Artikel 3 Belastingplicht
Vanwege het uiteenlopende karakter van de verschillende diensten is gekozen voor een ruime omschrijving
van de belastingplicht om te voorkomen dat in bepaalde situaties geen belastingplichtige aangewezen zou
kunnen worden. Aannemelijk is dat de aanvrager van het gebruik van de begraafplaats en van de diensten,
verleend bij het begraven, belastingplichtig is. De kring van belastingplichtigen omvat onder meer de
erfgenamen en andere nabestaanden, uitvaartondernemers en instellingen van weldadigheid welke zich,
behoudens vrijstelling ter zake, belasten met lijkbezorging. Ten tweede is er de belastingplicht voor rechten
voor het gebruik van de begraafplaats en de diensten verleend na de voltooiing van de begrafenis. Dit zijn
met name de jaarlijks terugkerende onderhoudsrechten indien deze rechten niet zijn afgekocht.

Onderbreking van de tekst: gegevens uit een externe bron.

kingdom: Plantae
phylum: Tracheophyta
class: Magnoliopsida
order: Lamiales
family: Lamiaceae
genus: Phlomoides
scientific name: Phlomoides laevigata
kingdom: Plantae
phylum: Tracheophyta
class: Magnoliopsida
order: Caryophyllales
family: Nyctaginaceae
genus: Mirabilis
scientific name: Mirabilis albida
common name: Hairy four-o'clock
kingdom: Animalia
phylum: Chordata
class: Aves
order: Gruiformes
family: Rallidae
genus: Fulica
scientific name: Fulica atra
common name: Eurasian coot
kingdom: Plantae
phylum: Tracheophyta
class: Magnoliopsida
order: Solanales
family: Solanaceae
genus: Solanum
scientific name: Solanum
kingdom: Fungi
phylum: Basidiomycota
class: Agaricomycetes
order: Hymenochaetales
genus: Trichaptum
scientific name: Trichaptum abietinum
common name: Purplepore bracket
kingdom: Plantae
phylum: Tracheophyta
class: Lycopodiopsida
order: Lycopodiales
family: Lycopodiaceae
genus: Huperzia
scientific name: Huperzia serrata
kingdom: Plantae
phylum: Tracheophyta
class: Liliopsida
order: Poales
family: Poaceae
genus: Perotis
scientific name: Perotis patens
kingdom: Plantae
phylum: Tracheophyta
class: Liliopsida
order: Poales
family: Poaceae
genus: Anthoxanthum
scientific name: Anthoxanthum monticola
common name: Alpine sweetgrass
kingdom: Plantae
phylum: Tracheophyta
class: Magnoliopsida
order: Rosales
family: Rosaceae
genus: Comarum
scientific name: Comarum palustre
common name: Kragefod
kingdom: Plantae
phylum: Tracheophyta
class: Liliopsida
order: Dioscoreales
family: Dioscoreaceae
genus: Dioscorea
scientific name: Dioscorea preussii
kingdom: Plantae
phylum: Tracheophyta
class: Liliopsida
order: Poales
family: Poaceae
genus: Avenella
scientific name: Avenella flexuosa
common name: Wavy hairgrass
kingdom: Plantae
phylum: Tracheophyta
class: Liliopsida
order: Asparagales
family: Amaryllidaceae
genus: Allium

Belastingplichtig zijn de erfgenamen en andere nabestaanden, omdat ten behoeve van hen de dienst wordt
verleend.
In het arrest van 9 februari 1955, nr. 11 932, BNB 1955/125 preciseert de Hoge Raad de aanwijzing van de
belastingplichtige voor het onderhoud van eigen graven door te spreken over de rechthebbende. Dat is
degene aan wie het recht is verleend om lijken in een eigen graf te doen begraven en begraven te houden
c.q. zijn rechtsopvolger(s). Graftekens e.d. zijn door natrekking eigendom van de eigenaar van de grond
(Hoge Raad 25 oktober 2002, nr. C00/282, Belastingblad 2003, blz. 765). Dat heeft echter geen gevolgen
voor de belastingplicht voor het onderhoudsrecht. Nog steeds is dit een dienst geleverd aan de
genothebbende tot het graf, de rechthebbende in de zin van artikel 28 van de Wet op de lijkbezorging.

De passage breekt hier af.